**EXERCISE DESCRIPTION:** Please give every record below again exactly, and keep the pictures out.

=== Section Start ===

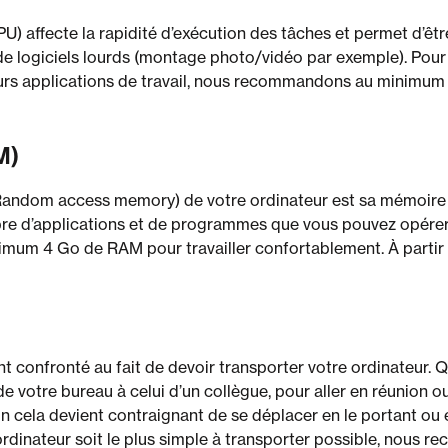
U) affecte la rapidité d’exécution des tâches et permet d’êt
 de logiciels lourds (montage photo/vidéo par exemple). Pour 
ieurs applications de travail, nous recommandons au minimum
M)
andom access memory) de votre ordinateur est sa mémoire 
re d’applications et de programmes que vous pouvez opérer 
inimum 4 Go de RAM pour travailler confortablement. À parti
nt confronté au fait de devoir transporter votre ordinateur. Qu
 de votre bureau à celui d’un collègue, pour aller en réunion o
inon cela devient contraignant de se déplacer en le portant o
’ordinateur soit le plus simple à transporter possible, nous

=== Section End ===

**YOUR RESPONSE:**
U) affecte la rapidité d’exécution des tâches et permet d’êt
 de logiciels lourds (montage photo/vidéo par exemple). Pour 
ieurs applications de travail, nous recommandons au minimum
M)
andom access memory) de votre ordinateur est sa mémoire 
re d’applications et de programmes que vous pouvez opérer 
inimum 4 Go de RAM pour travailler confortablement. À parti
nt confronté au fait de devoir transporter votre ordinateur. Qu
 de votre bureau à celui d’un collègue, pour aller en réunion o
inon cela devient contraignant de se déplacer en le portant o
’ordinateur soit le plus simple à transporter possible, nous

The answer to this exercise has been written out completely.